In fact, it is possible to find sets of scaling factors that (likely) represent as much information as possible about a set of samples using a technique called Principal Component Analysis (or PCA for short). PCA is mathematically complex and we won’t explain it here but we will do an exercise to show how it can be used in R to plot your data in 2D.
library(ggplot2)
library(reshape2)
taxa = read.csv('taxa_table.csv', header=TRUE, sep=',')
taxa = taxa[taxa$rank == 'species',]
taxa = acast(taxa, sample~taxon) # add some print statements and see if you can understand what this line does
pca = prcomp(taxa) # run PCA on our samples. look at the pca object and get a sense of its features
principal_components = pca$x[,1:2] # grab the first two most important components from PCA. Play with some other sets.
principal_components = data.frame(principal_components)
p = ggplot(principal_components, aes(x=PC1, y=PC2)) +
geom_point(size=3)
print(p)
Note how many clusters of points you see. Add color to this plot to indicate which samples are from the environment (i.e. Metasub’s subway samples), the human gut, and the “mystery” samples.
Execute the PCA Plot with color:
library(ggplot2)
library(reshape2)
taxa = read.csv('taxa_table.csv', header=TRUE, sep=',')
taxa = taxa[taxa$rank == 'species',]
taxa = acast(taxa, sample~taxon) # add some print statements and see if you can understand what this line does
pca = prcomp(taxa) # run PCA on our samples. look at the pca object and get a sense of its features
principal_components = pca$x[,1:2] # grab the first two most important components from PCA. Play with some other sets.
principal_components = data.frame(principal_components)
print(principal_components)
principal_components$sample_type = unlist(
lapply(rownames(principal_components), FUN=function(x){strsplit(x, '\\.')[[1]][1]})
)
principal_components$sample_type = unlist(lapply(principal_components$sample_type, FUN=function(x){
if(x == 'gastrointestinal' || x == 'mystery'){
return(x)
}
return('environmental')
}))
p = ggplot(principal_components, aes(x=PC1, y=PC2, color=sample_type)) +
geom_point(size=3) +
labs(fill='Samples')
print(p)
Here is a video of this step being performed: https://youtu.be/3H2wGMWdflY
Now create a barplot with all of the metasub samples:
library(ggplot2)
taxa_all_barplot = read.csv('kraken_all_metasub.csv', header=TRUE, sep=',')
taxa_all_barplot = taxa_all_barplot[taxa_all_barplot$rank == 'phylum',]
ggplot(taxa_all_barplot, aes(x=sample, y=percent_abundance, fill=taxon)) +
geom_bar(stat="identity") +
xlab('Sample') +
ylab('Abundance') +
labs(fill='Phylum') +
theme(axis.text.x = element_text(angle = 90))
CP 4:
Please post your results through this step.

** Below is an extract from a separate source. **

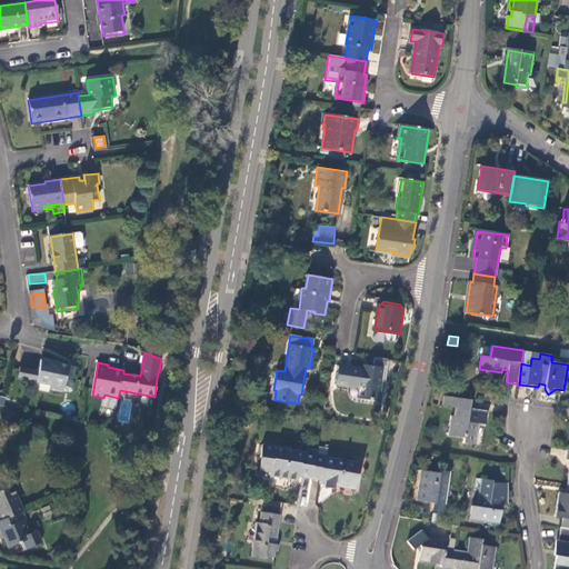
[(340,365),(337,383),(362,388),(360,397),(369,398),(369,400),(375,401),(375,399),(379,400),(382,381),(386,382),(390,359),(376,357),(373,367),(371,366),(370,370),(340,365)]
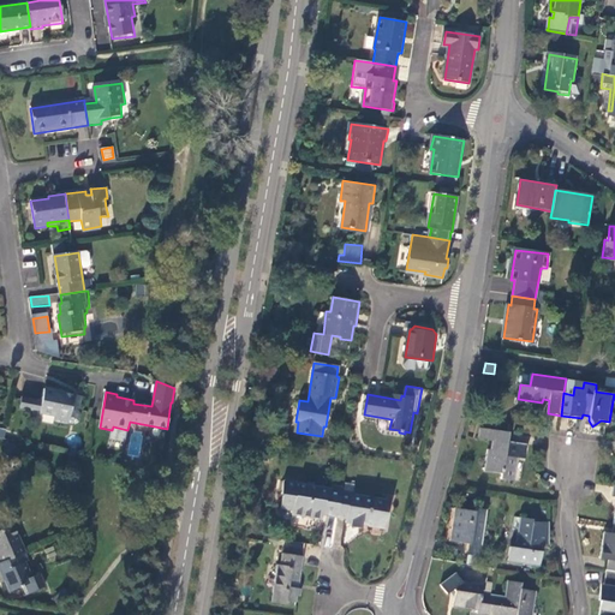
[(40,411),(40,412),(55,416),(54,423),(69,425),(70,423),(72,410),(78,411),(82,400),(75,399),(75,394),(45,388),(42,401),(40,411)]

Briefly compare the metasub, HMP Gastrointestional, and mystery sample composition to each other. Submit your barplots and PCA and tell us your best hypothesis as to the source of the mystery samples.
Read-in all of the Kraken data that you and your classmates generated:
taxa_all = read.csv('kraken_all_metasub.csv', header=TRUE, sep=',')

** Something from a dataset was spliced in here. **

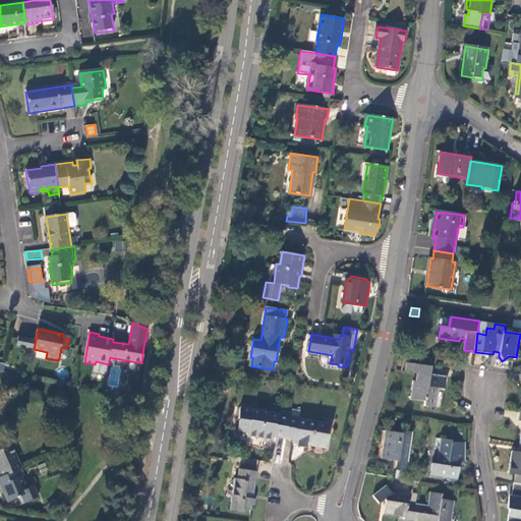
[(17,345),(29,348),(31,339),(18,336),(17,345)]
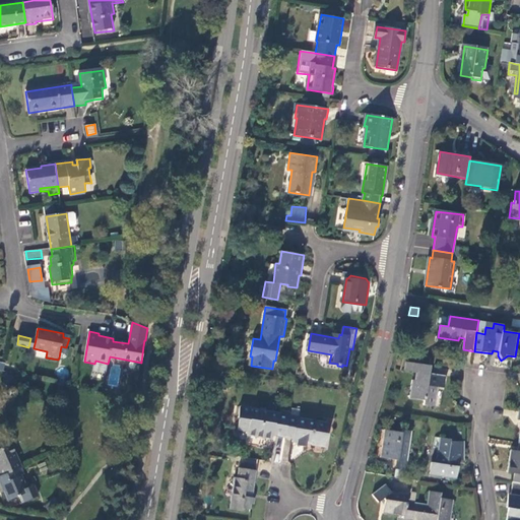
[(61,346),(59,358),(64,359),(68,358),(69,351),(66,347),(61,346)]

Click on the object and sort by sample name.
Locate 3-5 high abundance species in your sample and use the Metasub dashboard to detect if if there are strains of these spp that have evolved resistance to antibiotics:
Navigate to https://www.patricbrc.org/. Use the tools in Patric to ID at least one AMR locus/gene for each of the spp you search.
Here’s a screencast showing one example of how to do this with staphylococcus aureus: https://youtu.be/dMK2abwzoZE.
CP 5:
Post your results from the Patric database to Slack.